Steve Spurrier, the University of South Carolina’s head football coach, reiterated Tuesday his program's zero tolerance policy toward domestic violence incidents. His comments came just days after two Florida State University football players were separately accused of physical abuse of women.
“I’ve always had a rule as a coach that if you ever hit a girl, you’re finished,” Spurrier said at the Southeastern Conference’s media day in Hoover, Alabama, according to CBS Sports. “We’ve lost two [players] at South Carolina. Fortunately, they were not star players. If they were star players, it would have gone all over the country. So we quietly got them to transfer or leave or what have you. ... Our players know, if they ever hit a girl, they're not going to play at South Carolina.
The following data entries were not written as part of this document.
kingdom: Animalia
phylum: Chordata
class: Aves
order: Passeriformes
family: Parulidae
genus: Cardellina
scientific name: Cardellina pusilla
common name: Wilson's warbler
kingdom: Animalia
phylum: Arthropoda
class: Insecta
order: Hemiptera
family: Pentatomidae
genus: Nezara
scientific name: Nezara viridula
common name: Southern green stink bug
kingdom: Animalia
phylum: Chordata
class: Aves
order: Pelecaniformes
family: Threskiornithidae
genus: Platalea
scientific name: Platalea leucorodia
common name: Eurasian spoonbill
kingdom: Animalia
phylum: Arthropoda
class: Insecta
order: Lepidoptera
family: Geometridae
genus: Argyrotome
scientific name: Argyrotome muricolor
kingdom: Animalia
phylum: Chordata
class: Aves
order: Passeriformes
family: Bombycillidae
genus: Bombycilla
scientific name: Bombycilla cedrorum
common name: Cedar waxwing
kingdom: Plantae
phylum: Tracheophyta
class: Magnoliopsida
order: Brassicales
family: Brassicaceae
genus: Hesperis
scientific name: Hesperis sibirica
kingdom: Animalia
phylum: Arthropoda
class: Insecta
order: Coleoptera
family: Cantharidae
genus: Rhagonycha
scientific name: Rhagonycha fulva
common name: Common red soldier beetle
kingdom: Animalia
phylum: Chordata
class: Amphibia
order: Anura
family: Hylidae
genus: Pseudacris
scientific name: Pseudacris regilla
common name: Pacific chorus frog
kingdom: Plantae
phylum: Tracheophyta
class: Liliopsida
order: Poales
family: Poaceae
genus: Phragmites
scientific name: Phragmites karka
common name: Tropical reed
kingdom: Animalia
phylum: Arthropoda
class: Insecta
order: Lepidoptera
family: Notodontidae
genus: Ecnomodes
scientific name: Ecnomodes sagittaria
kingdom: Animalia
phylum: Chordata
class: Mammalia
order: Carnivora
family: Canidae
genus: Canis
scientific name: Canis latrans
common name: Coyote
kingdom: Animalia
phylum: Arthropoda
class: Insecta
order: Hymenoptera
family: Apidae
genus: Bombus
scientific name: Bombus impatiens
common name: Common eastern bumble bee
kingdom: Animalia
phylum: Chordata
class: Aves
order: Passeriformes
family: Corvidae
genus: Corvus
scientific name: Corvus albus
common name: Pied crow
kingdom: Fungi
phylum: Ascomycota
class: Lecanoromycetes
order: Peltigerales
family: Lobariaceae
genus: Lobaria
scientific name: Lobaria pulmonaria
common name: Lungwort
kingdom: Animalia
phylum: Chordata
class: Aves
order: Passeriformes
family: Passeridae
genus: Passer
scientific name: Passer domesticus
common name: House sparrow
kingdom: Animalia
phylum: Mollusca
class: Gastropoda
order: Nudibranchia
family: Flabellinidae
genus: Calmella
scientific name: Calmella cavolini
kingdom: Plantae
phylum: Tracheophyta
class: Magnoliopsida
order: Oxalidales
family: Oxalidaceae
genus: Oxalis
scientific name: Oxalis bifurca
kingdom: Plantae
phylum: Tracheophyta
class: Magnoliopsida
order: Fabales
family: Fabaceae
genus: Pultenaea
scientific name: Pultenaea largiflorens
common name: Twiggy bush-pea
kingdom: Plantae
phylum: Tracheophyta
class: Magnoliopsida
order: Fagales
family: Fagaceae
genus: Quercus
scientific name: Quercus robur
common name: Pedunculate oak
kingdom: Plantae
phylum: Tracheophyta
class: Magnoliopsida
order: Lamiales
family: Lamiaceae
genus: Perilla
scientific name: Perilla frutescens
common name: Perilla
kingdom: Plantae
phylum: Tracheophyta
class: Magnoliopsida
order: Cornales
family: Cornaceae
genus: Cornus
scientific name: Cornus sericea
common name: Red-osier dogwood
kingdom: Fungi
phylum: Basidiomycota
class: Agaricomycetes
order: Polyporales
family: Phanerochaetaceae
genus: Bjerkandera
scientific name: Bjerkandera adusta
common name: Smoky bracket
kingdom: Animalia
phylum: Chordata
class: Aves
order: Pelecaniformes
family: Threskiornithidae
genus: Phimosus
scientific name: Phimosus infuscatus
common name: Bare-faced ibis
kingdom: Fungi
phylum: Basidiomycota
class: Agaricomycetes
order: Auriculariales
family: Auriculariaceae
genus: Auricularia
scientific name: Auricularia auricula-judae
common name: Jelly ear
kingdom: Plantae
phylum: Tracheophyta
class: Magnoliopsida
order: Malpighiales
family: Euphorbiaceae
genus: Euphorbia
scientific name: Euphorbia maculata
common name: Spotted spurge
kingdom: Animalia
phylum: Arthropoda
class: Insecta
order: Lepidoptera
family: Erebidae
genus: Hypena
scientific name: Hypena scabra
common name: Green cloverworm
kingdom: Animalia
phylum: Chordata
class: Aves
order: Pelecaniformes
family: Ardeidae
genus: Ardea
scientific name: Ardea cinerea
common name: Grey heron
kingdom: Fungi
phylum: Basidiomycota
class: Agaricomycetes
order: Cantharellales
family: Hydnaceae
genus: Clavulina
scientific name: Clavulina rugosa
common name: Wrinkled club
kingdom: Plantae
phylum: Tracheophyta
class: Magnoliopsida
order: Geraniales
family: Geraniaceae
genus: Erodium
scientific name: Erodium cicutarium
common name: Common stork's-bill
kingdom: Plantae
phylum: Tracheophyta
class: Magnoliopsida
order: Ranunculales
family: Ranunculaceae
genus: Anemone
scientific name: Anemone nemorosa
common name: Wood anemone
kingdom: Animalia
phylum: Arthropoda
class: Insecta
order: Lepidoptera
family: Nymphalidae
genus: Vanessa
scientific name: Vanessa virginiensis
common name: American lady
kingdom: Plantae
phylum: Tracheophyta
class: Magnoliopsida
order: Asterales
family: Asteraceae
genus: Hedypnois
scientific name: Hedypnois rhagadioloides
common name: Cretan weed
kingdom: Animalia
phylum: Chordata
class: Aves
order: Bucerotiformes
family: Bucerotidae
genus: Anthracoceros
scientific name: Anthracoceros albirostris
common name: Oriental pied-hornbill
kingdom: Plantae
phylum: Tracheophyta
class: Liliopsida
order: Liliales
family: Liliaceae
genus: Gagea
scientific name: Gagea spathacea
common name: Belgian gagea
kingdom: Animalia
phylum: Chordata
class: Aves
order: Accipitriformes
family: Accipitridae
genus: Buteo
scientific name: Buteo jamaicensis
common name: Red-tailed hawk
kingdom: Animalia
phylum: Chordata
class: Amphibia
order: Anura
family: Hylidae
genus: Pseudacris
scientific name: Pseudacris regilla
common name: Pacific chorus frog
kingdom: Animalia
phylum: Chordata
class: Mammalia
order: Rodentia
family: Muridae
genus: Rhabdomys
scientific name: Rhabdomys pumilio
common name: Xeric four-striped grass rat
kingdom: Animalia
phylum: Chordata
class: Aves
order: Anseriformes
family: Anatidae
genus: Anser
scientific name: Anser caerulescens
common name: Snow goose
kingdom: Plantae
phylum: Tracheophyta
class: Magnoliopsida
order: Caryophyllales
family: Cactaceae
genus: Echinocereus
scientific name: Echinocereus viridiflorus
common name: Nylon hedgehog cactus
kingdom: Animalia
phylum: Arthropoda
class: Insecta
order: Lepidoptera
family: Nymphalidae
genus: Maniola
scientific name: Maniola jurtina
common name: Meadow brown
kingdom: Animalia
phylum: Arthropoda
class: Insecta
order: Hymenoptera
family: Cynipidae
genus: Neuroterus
We enforce that rule."
Spurrier did not provide details of which South Carolina football players were dismissed from the program, but this isn’t the first time he’s spoken out against domestic violence. The 70-year-old coach made similar comments about his zero-tolerance policy in September 2014, shortly after surveillance footage of former Baltimore Raven Ray Rice’s assault on wife Janay Palmer leaked to the public, the Washington Post reported.
Spurrier was asked about his domestic violence policy after two incidents involving Florida State Seminoles players were made public recently. The school dismissed backup quarterback De’Andre Johnson from the team on July 6, a week after he was caught on video punching an unnamed woman in the face at a Tallahassee bar. Johnson’s lawyer said the woman used the N-word immediately before Johnson struck her.
Days later, Florida State running back Dalvin Cook was charged with misdemeanor battery and suspended from the team indefinitely after he purportedly struck a woman several times in a separate bar incident. Cook’s lawyer, Ricky Patel, said he left the scene before any such incident took place, ESPN reported.
The incidents led Florida State President John E. Thrasher to issue a stern warning to Seminoles players regarding their off-field behavior.
“In light of recent off-field incidents, I reiterated to our players that they simply cannot put themselves in situations that reflect poor behavior or cause harm to others," Thrasher said, according to ESPN.